Carson Fulmer, out of options and on his sixth team since July of 2020, owns the best non-Antone ERA+ (131) of anyone in the bullpen. Sal Romano sports a 6.51 FIP and almost comically low 4.3 K/9 in this era of non-stop strikeouts, yet somehow is the the third (and final) reliever who owns an ERA+ over 100 on the season (123).

That’s the good so far. Antone, a guy nobody wanted, and the reliever with the sixth worst K/9 of the 211 MLB pitchers who’ve thrown at least 10 IP this year.

The bad, though, has been bad enough to turn the incredible start to the season sideways.

Amir Garrett’s struggles have been the most visible, as he assumed the role of closer after the overhaul of the offseason. It’s telling enough when the ‘closer’ has appeared in 7 games so far and only finished 4 of them, but the fact that he’s allowed half as many runs (9) as he’s recorded outs (18) suggests there’s a lot that needs sorting still for a guy who missed almost all of spring training with a forearm issue - 8 walks in 6.0 IP suggests that, too.

Lucas Sims has looked like himself more often than not despite also having a short spring camp, though his 6.43 ERA reflects how much of a group project this all is. He’s been bitten by inherited runners scoring and a freaking snowstorm, but at least his peripherals suggest he should be just fine. His velocity is up across the board, and his 1.98 xERA and 0.857 WHIP are much more indicative of the talent he’s got in that right arm.

Sean Doolittle, too, has at times flashed the kind of stuff that made him the lone big-league signing of the Reds this winter, but that’s been a bit few and far between. He’s been tagged for a 1.73 WHIP fueled by 7 walks in 8.2 IP, though the good news for Doo is that his fastball velocity (93.0 mph) is back up over the dip it saw in 2020 (90.7 mph).

All told, it’s a group that ranks in the bottom five among all bullpens in the game in ERA (5.31, 4th worst), FIP (5.08, 2nd worst), xFIP (4.78, 3rd worst), BB/9 (5.20, 5th worst), K/BB (1.91, 5th worst), and strand rate (67.1%, 5th worst), a combination that pretty well spells out how they’ve lost a handful of otherwise winnable games so far - putting too many runners on base, and not getting out of innings before they score.

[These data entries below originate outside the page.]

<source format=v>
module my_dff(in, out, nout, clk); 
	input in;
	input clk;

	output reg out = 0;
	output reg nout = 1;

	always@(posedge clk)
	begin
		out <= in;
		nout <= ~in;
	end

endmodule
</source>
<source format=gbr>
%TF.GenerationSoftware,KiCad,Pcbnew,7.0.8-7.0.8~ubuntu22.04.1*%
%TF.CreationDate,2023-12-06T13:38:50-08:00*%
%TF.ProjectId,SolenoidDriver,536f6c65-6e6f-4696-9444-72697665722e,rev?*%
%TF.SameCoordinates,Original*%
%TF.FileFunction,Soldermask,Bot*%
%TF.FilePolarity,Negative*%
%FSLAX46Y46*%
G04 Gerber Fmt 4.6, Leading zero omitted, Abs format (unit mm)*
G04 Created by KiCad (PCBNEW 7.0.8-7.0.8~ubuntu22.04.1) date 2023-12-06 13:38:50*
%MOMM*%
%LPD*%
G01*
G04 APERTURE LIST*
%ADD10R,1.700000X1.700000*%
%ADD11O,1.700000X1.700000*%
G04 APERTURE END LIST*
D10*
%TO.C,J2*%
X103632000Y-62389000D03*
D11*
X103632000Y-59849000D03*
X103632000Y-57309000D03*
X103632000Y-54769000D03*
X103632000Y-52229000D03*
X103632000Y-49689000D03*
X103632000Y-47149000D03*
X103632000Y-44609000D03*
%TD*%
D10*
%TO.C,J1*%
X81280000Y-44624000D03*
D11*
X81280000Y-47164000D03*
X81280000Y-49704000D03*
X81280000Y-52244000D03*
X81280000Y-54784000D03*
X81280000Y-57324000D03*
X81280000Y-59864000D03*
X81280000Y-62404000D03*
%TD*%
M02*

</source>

On top of that, their 35.5% hard-hit rate ranks 5th worst among all bullpen groups, something that makes their 42.7% fly-ball rate - the single highest among all bullpens - particularly alarming. Allowing sharp contact on balls hit in the air is a recipe for disaster for any and all groups in today’s age of perfected launch-angles, but that paired with the cozy confines of GABP 81 games a year sounds like a combination lethal enough to produce a bevy of back-breaking dingers late in games.

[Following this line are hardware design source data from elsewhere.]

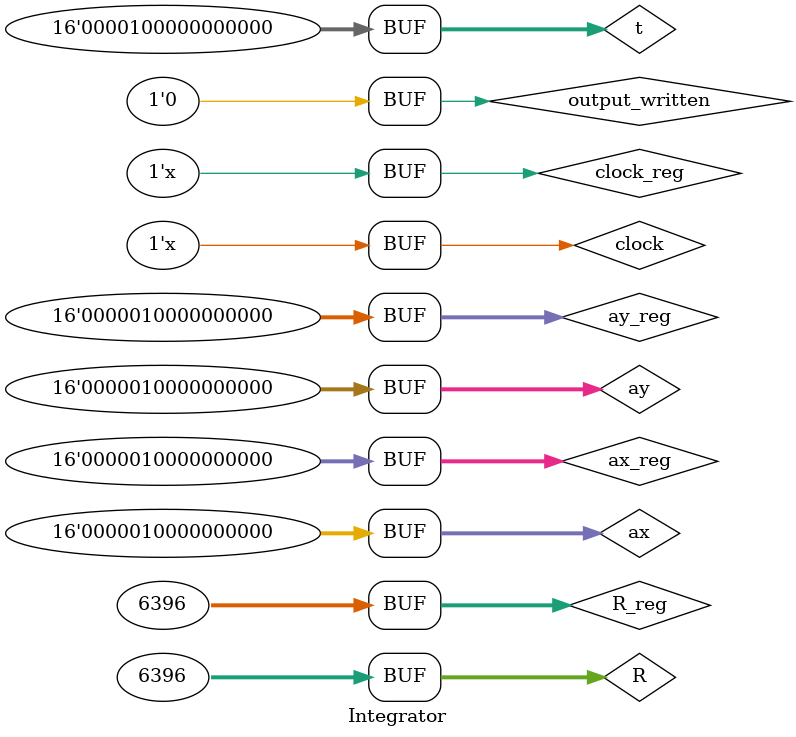
<source format=v>
`timescale 1ns / 1ps


module Integrator;

wire [15:0] x,y,vx,vy,ax,ay,t,x2,y2,vx2,vy2,UM_Vxin,UM_Vyin,CD_Vxin,CD_Vyin,CD_xin,CD_yin;
wire [15:0] xnew,ynew,vxnew,vynew; //confirm size of t

wire [31:0] R;

wire clock,UM_in_rdy,CD_in_rdy;			

wire UM_out_rdy;

wire CD_out_rdy;

wire trial;

wire [15:0] VS_Vxin,VS_Vyin,VS_Vxout,VS_Vyout;

wire VS_in_rdy;
wire VS_out_rdy;

reg [15:0] xnew_CD,ynew_CD,Vxnew_CD,Vynew_CD;

reg [15:0] Vxnew_UM,Vynew_UM;
reg [15:0] Vxnew_VS,Vynew_VS;

wire input_read;
wire output_in_rdy;

reg [15:0] ax_reg=16'd1024;
reg [15:0] ay_reg=16'd1024;
reg [31:0] R_reg=16'd203004;

reg [15:0] vx1_WT,vy1_WT,vx2_WT,vy2_WT,vx3_WT,vy3_WT;
wire [15:0] WT_vx1,WT_vy1,WT_vx2,WT_vy2,WT_vx3,WT_vy3;
 
reg clock_reg;
reg input_CD=1'b0;
reg input_UM=1'b0;
reg input_VS=1'b0;

reg output_check_reg=1'b0;

wire output_written     =1'b0;

//To be deleted once all the bots are tied up
wire [15:0] UM_Vxin1,UM_Vyin1,xnew2,ynew2,vxnew2,vynew2;
reg  [15:0] xnew2_CD,ynew2_CD,Vxnew2_CD,Vynew2_CD;
wire [15:0] CD_Vxin2,CD_Vyin2,CD_xin2,CD_yin2;
wire UM_in_rdy2,UM_out_rdy2;
reg [15:0] Vxnew_UM2,Vynew_UM2;
reg input_UM2=1'b0;
assign UM_in_rdy2=input_UM2;
assign UM_Vxin1  =Vxnew_UM2;
assign UM_Vyin1 = Vynew_UM2;
assign CD_xin2=xnew2_CD;
assign CD_yin2=ynew2_CD;
assign CD_Vxin2=Vxnew2_CD;
assign CD_Vyin2=Vynew2_CD;
update_module UM21 (x2, y2, UM_Vxin1, UM_Vyin1, ax, ay ,t,clock, UM_in_rdy2,UM_out_rdy2,xnew2, ynew2, vxnew2, vynew2);
//Till here :)

update_module UM (x, y, UM_Vxin, UM_Vyin, ax, ay ,t,clock, UM_in_rdy,UM_out_rdy,xnew, ynew, vxnew, vynew);
Velocity_selector VS (VS_Vxin,VS_Vyin,clock,VS_in_rdy,VS_Vxout,VS_Vyout,VS_out_rdy);
coll_det CD(CD_xin,CD_yin,x2, y2, CD_Vxin, CD_Vyin, vx2, vy2, R, trial, clock, CD_in_rdy, CD_out_rdy);
read_test RT(x,y,vx,vy,x2,y2,vx2,vy2,input_read);
write_test WT(WT_vx1,WT_vy1,WT_vx2,WT_vy2,WT_vx3,WT_vy3,output_in_rdy,output_written);

 

assign R     = R_reg;
assign ax    = ax_reg;
assign ay    = ay_reg;
assign clock = clock_reg;
assign t = 16'd2048;         //Time should not b e scaled :) for LHS and RHS being okay.

assign CD_xin=xnew_CD;
assign CD_yin=ynew_CD;
assign CD_Vxin=Vxnew_CD;
assign CD_Vyin=Vynew_CD;

assign UM_Vxin=Vxnew_UM;
assign UM_Vyin=Vynew_UM;

assign VS_Vxin=Vxnew_VS;
assign VS_Vyin=Vynew_VS;

assign VS_in_rdy    = input_VS;
assign UM_in_rdy    = input_UM;
assign CD_in_rdy    = input_CD;

assign output_in_rdy =  output_check_reg;

assign WT_vx1        =  vx1_WT;
assign WT_vy1        =  vy1_WT;
assign WT_vx2        =  vx2_WT;
assign WT_vx2        =  vy2_WT;
assign WT_vx3        =  vx3_WT;
assign WT_vy3        =  vy3_WT;

always @(posedge input_read)   //Make input_check high for writing into UM from file
begin
        input_UM = 1'b1;
        Vxnew_UM = vx;
        Vynew_UM = vy;
        //To be deleted later
        input_UM2 = 1'b1;
        Vxnew_UM2 = vx2;
        Vynew_UM2 = vy2;//Till here
        #10;

end

always @(posedge UM_out_rdy)
begin
    input_CD = 1'b1;
    xnew_CD  = xnew;
    ynew_CD  = ynew;
    Vxnew_CD = vxnew;
    Vynew_CD = vynew;
    #10;
    input_UM = 1'b0;
end

always @(posedge UM_out_rdy)
begin
    xnew2_CD  = xnew2;
    ynew2_CD  = ynew2;
    Vxnew2_CD = vxnew2;
    Vynew2_CD = vynew2;
    #10;
    input_UM2 = 1'b0;
end

always @(posedge trial)   //Load only when collision exist
begin
    if(trial==1)
    begin
        input_VS = 1'b1;
        Vxnew_VS = UM_Vxin;
        Vynew_VS = UM_Vyin;
    end
end

always @(posedge CD_out_rdy)
begin   
    #10;
    input_CD = 1'b0;
end

always @(trial)
begin
    if(trial==0)
    begin
        output_check_reg=1'b1;
        vx1_WT=UM_Vxin;
        vy1_WT=UM_Vyin;
        #10;
        output_check_reg=1'b0;
    end
end

always @(posedge VS_out_rdy)
begin
    input_UM = 1'b1;
    Vxnew_UM = VS_Vxout;
    Vynew_UM = VS_Vyout;
    #10;                     //Delay necessary to copy the outputs before deactivating the module
    input_VS = 1'b0;        //To turn the module of once output is ready(simillarly with the rest);
end

always
    #50 clock_reg=~clock_reg;

initial
    clock_reg=0;

endmodule

</source>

What’s perhaps equally as troubling is that their collective .255 BABIP suggests they may have even been lucky so far. Obviously, a group that yields as many fly-balls as they do will inevitably have that suppress their BABIP a bit - homers don’t factor into the equation, while fly balls that don’t clear the wall are the easiest of batted-balls on which to get outs - but that hard-hit rate would still suggest there probably should’ve been a few more hits that dropped. It’s not like the Reds defense is actively suppressing them, either.

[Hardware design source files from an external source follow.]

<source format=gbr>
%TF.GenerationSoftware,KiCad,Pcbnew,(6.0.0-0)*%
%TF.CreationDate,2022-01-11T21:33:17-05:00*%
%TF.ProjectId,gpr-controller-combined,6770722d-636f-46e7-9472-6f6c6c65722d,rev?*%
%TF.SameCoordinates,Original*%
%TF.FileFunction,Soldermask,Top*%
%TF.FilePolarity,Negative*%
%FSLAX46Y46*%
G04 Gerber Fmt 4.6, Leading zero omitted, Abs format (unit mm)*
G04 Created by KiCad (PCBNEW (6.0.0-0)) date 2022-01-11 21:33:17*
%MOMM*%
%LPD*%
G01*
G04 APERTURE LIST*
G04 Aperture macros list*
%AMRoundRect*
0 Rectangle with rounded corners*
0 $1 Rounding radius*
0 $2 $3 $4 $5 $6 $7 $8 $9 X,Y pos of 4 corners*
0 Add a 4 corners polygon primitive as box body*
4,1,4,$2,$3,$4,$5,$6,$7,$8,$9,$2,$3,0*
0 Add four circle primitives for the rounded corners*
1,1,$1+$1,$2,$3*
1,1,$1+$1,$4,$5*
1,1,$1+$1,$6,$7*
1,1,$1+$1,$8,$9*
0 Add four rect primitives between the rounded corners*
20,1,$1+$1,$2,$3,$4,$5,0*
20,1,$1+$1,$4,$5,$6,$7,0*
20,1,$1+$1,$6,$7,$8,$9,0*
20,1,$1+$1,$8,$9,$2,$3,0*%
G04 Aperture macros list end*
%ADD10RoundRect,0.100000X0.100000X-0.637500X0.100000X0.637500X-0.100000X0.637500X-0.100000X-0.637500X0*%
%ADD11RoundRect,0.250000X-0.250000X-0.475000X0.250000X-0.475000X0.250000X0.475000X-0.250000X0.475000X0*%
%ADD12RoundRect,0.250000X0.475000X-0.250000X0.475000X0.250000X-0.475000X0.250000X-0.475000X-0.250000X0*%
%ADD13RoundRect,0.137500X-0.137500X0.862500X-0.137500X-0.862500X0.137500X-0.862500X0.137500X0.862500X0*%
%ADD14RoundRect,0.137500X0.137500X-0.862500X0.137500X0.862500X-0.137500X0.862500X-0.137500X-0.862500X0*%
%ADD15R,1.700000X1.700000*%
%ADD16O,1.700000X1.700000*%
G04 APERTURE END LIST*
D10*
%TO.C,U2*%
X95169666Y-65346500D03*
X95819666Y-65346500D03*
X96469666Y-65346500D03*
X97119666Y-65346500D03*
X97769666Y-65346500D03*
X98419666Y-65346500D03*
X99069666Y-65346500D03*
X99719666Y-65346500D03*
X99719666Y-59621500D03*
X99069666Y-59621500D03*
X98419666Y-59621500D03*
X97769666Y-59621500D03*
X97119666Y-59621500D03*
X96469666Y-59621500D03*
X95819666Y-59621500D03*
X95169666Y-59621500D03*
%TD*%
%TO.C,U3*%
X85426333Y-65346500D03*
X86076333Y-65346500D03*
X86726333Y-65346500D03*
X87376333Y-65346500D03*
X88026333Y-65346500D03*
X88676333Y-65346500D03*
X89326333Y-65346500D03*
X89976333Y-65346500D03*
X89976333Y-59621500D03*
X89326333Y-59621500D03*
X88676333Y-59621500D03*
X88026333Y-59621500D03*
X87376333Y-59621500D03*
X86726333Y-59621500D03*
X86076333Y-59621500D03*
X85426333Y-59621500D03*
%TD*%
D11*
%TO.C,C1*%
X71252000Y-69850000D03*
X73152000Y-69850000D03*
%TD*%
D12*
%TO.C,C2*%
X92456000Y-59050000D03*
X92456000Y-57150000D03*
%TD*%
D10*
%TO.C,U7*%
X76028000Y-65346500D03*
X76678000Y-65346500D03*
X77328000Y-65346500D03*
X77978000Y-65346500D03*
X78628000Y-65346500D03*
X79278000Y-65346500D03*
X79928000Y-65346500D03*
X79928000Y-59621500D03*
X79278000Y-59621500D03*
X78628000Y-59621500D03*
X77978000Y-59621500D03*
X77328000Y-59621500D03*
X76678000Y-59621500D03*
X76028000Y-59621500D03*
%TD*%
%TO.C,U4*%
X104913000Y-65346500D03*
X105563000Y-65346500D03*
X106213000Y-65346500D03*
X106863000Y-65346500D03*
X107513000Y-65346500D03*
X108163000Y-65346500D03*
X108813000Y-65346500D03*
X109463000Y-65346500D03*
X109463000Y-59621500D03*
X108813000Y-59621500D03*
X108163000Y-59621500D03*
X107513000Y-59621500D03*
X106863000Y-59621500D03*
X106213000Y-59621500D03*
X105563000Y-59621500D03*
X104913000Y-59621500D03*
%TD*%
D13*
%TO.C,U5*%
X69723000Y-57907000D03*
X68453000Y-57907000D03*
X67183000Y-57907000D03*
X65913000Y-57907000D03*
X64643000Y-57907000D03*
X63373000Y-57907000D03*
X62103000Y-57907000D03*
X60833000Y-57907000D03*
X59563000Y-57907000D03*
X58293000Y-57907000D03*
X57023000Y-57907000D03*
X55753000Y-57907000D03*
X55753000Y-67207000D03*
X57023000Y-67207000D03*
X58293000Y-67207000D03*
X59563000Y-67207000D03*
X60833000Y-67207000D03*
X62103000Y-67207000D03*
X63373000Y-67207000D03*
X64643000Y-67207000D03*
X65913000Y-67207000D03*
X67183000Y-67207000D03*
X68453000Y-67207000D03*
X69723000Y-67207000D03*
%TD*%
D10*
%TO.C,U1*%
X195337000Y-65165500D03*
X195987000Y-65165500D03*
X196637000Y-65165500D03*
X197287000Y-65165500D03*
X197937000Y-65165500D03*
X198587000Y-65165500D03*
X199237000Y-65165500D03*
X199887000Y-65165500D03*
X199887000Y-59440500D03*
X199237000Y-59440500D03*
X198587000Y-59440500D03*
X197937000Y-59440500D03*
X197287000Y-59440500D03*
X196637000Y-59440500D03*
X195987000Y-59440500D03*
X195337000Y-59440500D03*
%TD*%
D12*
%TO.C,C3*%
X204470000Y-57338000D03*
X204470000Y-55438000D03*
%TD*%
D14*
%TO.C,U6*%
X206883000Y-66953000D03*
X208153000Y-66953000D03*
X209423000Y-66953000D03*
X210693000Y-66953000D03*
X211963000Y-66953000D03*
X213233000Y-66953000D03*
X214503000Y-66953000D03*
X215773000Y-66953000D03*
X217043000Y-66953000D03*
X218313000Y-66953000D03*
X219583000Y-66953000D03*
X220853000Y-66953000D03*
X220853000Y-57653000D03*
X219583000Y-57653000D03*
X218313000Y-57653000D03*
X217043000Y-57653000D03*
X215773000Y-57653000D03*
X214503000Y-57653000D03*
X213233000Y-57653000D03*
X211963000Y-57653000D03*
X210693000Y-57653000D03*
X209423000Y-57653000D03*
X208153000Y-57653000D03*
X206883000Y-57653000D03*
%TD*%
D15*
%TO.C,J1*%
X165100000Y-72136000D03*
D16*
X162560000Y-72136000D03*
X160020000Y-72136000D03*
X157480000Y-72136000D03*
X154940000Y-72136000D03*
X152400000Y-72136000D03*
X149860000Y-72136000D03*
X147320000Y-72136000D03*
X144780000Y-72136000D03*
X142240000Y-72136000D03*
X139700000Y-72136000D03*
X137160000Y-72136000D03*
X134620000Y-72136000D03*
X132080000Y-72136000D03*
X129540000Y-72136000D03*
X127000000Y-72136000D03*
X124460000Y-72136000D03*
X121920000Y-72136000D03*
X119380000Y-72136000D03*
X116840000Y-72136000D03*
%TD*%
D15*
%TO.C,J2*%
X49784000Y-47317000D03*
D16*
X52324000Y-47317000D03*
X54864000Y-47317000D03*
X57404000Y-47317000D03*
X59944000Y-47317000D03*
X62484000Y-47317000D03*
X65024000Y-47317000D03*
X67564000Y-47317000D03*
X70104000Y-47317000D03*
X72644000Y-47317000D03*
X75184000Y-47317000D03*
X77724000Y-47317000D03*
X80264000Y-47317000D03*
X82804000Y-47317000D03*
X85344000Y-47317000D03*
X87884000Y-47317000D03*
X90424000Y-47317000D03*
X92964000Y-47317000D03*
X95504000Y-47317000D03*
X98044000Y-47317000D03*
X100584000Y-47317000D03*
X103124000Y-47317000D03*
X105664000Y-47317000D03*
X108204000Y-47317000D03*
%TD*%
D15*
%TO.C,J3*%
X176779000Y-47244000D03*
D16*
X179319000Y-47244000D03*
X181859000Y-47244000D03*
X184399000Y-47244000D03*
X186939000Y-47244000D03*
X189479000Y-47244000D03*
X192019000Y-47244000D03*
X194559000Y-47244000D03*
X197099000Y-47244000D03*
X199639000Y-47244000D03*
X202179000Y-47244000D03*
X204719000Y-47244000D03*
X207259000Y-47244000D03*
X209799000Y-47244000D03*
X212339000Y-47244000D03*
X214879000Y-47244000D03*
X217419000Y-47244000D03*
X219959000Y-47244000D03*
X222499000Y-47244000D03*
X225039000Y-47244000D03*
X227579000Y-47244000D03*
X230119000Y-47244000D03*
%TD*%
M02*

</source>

All told, it’s a month that so far hasn’t been one to remember for this group. The additions of Ryan Hendrix and Heath Hembree bring an electric rookie and savvy veteran that hopefully will give it a new edge, while the move of José De León into a relief role gives the Reds another extreme strikeout arm, too - of those 211 MLB pitchers who’ve logged at least 10 IP I mentioned above, De León’s 18.69 K/9 is the single best of them all. Still, it’s going to take a lot more strike-throwing and keeping the bases clear for when the mistake pitches come for this group to climb out from being among the worst collectives in the game, a place where they’ve firmly fallen after this April’s rough showings.